The corpus is lemmatised and morphologically annotated by MorphoDiTa tagger which has been trained and tuned on tagset developed by the SNK, when texts are given basic information about their URL and time of acquisition.
Version web-3.0
1. Corpus design and development: R. Garabík, R. Brída, new corpus data: V. Benko.
The version of the corpus web-3.0 containing 2 372 769 958 tokens was released in March 2015.
Web corpus was a collection of Slovak texts downloaded from the web that were provided by the Faculty of Informatics of Masaryk University in Brno in 2010 (a collection of 988 474 323 tokens, including duplicate content and texts in Czech), also Slovak texts downloaded from the web by SNC during 2011–2012 (489 869 717 tokens, excluding duplicate content and foreign texts) and Slovak texts from the project Araneum (3 221 914 708 tokens, including duplicate content and foreign texts).
The corpus texts are lemmatised and morphologically annotated, bibliography is provided. The lists of the 1000 most frequent word forms and lemmas are available here.
Version web-2.0
1. Corpus design and development: R. Garabík, R. Brída.

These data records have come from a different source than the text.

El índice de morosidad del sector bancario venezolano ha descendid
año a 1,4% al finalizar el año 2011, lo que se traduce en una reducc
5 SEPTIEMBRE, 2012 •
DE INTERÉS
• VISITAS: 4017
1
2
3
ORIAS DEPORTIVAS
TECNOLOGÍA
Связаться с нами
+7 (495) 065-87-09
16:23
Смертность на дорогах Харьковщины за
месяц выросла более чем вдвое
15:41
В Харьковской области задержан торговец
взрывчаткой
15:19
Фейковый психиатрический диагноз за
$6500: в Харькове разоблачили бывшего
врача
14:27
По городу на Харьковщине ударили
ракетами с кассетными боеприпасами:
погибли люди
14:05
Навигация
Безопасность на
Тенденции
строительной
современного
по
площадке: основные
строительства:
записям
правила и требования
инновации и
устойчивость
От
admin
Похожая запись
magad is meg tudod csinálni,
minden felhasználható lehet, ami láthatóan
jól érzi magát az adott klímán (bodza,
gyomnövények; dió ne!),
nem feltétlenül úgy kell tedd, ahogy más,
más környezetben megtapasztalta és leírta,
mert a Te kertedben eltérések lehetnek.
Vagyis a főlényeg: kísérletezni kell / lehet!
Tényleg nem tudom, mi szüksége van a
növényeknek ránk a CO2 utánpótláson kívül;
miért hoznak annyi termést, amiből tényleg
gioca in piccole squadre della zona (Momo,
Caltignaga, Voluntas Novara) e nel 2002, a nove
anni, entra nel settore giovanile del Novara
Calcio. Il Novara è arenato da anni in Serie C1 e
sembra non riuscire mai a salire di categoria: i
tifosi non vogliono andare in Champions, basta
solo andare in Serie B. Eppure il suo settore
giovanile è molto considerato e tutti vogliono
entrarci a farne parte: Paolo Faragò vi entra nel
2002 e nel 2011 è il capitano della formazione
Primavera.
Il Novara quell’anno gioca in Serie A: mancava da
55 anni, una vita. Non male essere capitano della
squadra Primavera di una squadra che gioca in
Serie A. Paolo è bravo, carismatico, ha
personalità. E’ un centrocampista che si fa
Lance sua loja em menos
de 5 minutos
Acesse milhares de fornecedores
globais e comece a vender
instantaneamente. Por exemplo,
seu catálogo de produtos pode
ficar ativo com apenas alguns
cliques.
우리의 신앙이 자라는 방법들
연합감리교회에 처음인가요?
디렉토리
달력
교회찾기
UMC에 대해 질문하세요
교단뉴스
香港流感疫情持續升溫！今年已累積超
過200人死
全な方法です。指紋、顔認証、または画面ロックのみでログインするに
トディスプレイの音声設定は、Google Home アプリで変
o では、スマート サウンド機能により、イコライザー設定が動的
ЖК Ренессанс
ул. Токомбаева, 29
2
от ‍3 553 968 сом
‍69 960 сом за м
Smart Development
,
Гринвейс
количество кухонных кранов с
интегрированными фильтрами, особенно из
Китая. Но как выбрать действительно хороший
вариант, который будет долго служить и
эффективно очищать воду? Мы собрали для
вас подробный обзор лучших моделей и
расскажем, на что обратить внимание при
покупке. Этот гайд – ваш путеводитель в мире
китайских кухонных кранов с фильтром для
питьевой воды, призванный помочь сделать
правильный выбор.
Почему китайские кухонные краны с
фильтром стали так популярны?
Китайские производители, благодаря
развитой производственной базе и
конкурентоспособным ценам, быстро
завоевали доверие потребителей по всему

The version web-2.0 containing 1 045 558 148 tokens was released in March 2012.
Here you can find a list of the 1000 most frequent word forms and lemmas, as well as the complete lists by frequency.
Version web-1.0
1. Corpus design and development: R. Garabík, data provided by Faculty of Informatics, Masaryk University in Brno
The first version web-1.0 was released in 2011. The corpus, containing 952 095 260 tokens was developed jointly with the Faculty of Informatics, Masaryk University in Brno.